Joe Biden knifed his VP on live television Thursday.
The former president told The View he was “not surprised” his one-time running mate lost the 2024 presidential election to Donald Trump and insisted that, had he remained at the top of the ticket, he would have won on Election Day.
“A lot of people didn’t show up,” Biden said, referring to a 3 million voter decrease in 2024 compared to four years prior.
A mumbling Biden, 82, also reminded panelists he received 7 million more votes than Trump did in 2020, suggesting that he would have repeated that performance on Nov. 5 despite widespread concerns about his cognitive abilities.
Questions about Biden’s mental acuity emerged as a Trump attack point as far back as early 2023. However, top names in the Democratic Party only began expressing similar concerns publicly after Biden’s disastrous presidential debate on June 27, 2024.

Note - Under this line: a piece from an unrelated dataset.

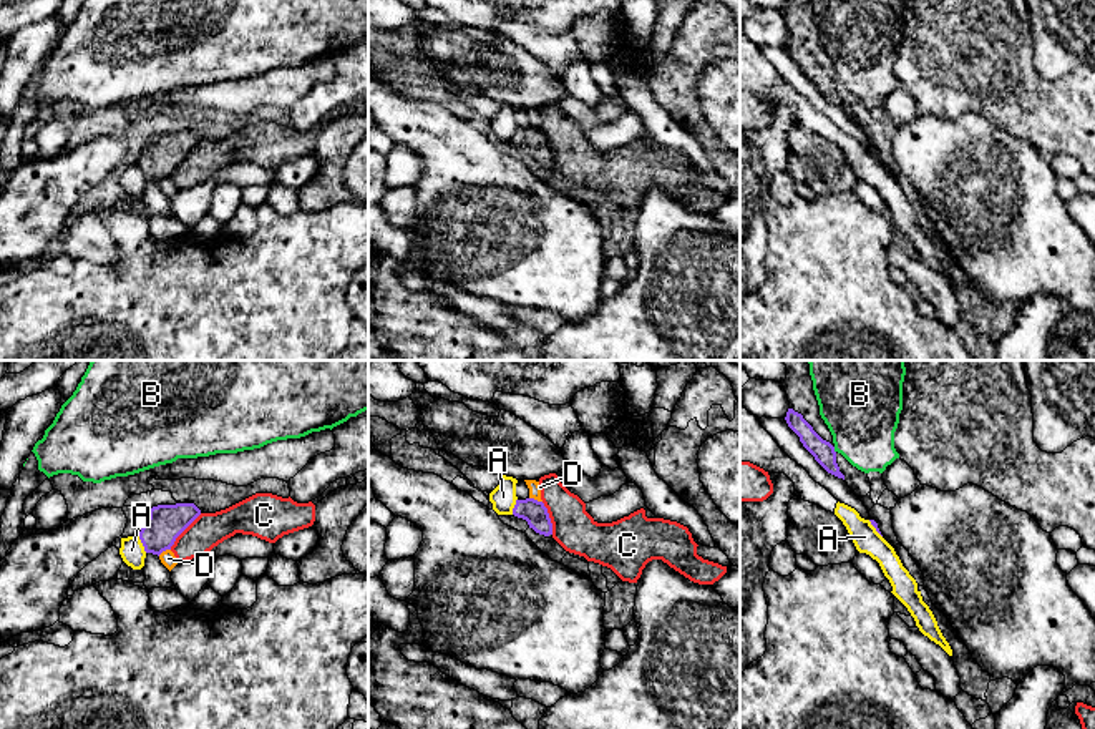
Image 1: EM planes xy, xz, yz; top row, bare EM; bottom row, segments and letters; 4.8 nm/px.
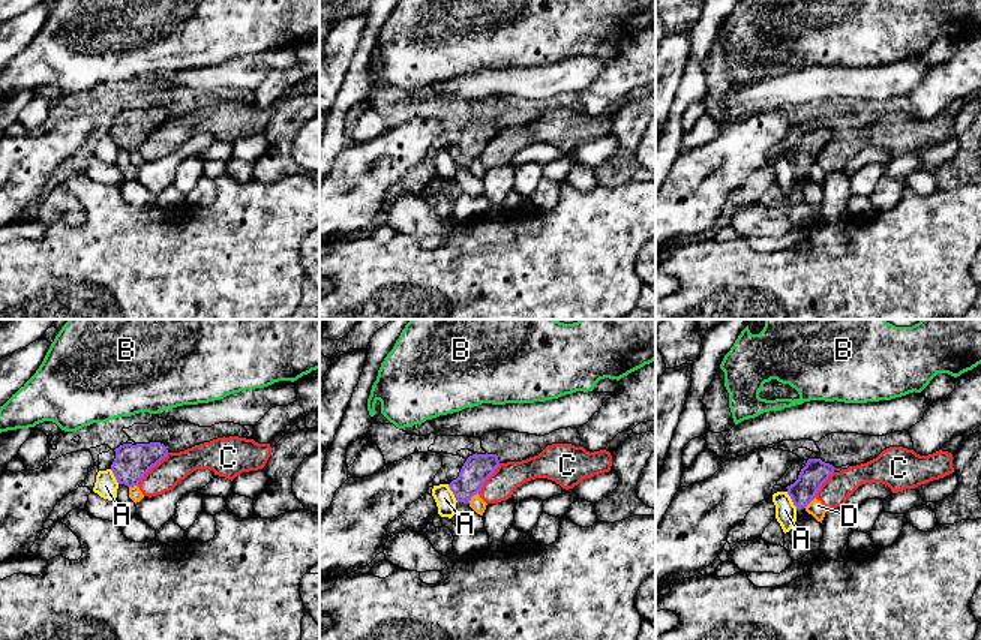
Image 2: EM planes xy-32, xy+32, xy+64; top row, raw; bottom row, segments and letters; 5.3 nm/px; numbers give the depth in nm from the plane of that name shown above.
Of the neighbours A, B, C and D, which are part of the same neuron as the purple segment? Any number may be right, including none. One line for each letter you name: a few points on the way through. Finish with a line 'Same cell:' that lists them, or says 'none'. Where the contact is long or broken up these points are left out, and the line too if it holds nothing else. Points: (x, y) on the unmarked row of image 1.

Biden said he knew immediately that he had had a poor debate performance. He chalked up the “terrible night” to his being sick, which he acknowledged is “no excuse.” Still, he said he felt he was the best person to defeat Trump, and Jill Biden said on The View that a single bad night should not have ended a decades-long political career as it did.
“I went onto the stage after the debate. I mean, we all saw it. It was terrible,” Jill Biden told the panel. “And so Joe looked at me, and he said, ‘Well, I screwed up.’”
She continued, “I said, ‘Yeah, you did, Joe, but we have hundreds of people waiting for us. Put your shoulders back, walk out there, be who you are.’ We were not going to let 90 minutes of a debate define his presidency and all those years of service.”
Biden explained that he left the race not because he feared losing to Trump but because he did not want the Democratic Party to be fractured on Election Day.
“I think that the only reason I got out of the race was because I didn’t want to have a divided Democratic Party,” he said. “It’s a simple proposition, and so that’s why I got out of the race. I thought it was better to put the country ahead of my interest, my personal interest. I’m not being facetious. I’m being dead serious about that.”
Asked about reports claiming he instructed Harris not to break with him on policy, Biden told The View they were untrue. One of Harris’ most criticized campaign moments came when she told The View that she could not come up with anything she would do differently during the Biden administration’s four years.
“I did not advise her to say that,” Biden said Thursday.
Biden said it was important for Harris to be her own person, and “she was.” While he made subtle digs that he would have outperformed Harris at the ballot box, he spoke glowingly about his running mate and claimed they are still in close contact. He added that she was “qualified to be president of the United States of America” but lost because of how much the Trump campaign fixated on her race and gender.
The former president was not so kind to his successor. He called Trump’s first 100 days the worst in U.S. history by any president and said Harris’ defeat was a blow to liberal democracy.
“Liberal democracies all across America, all across the world lost last time,” Biden said. “I think we underestimate the phenomenal negative impact that COVID had and the pandemic had on people, on attitudes, on optimism, on a whole range of things.”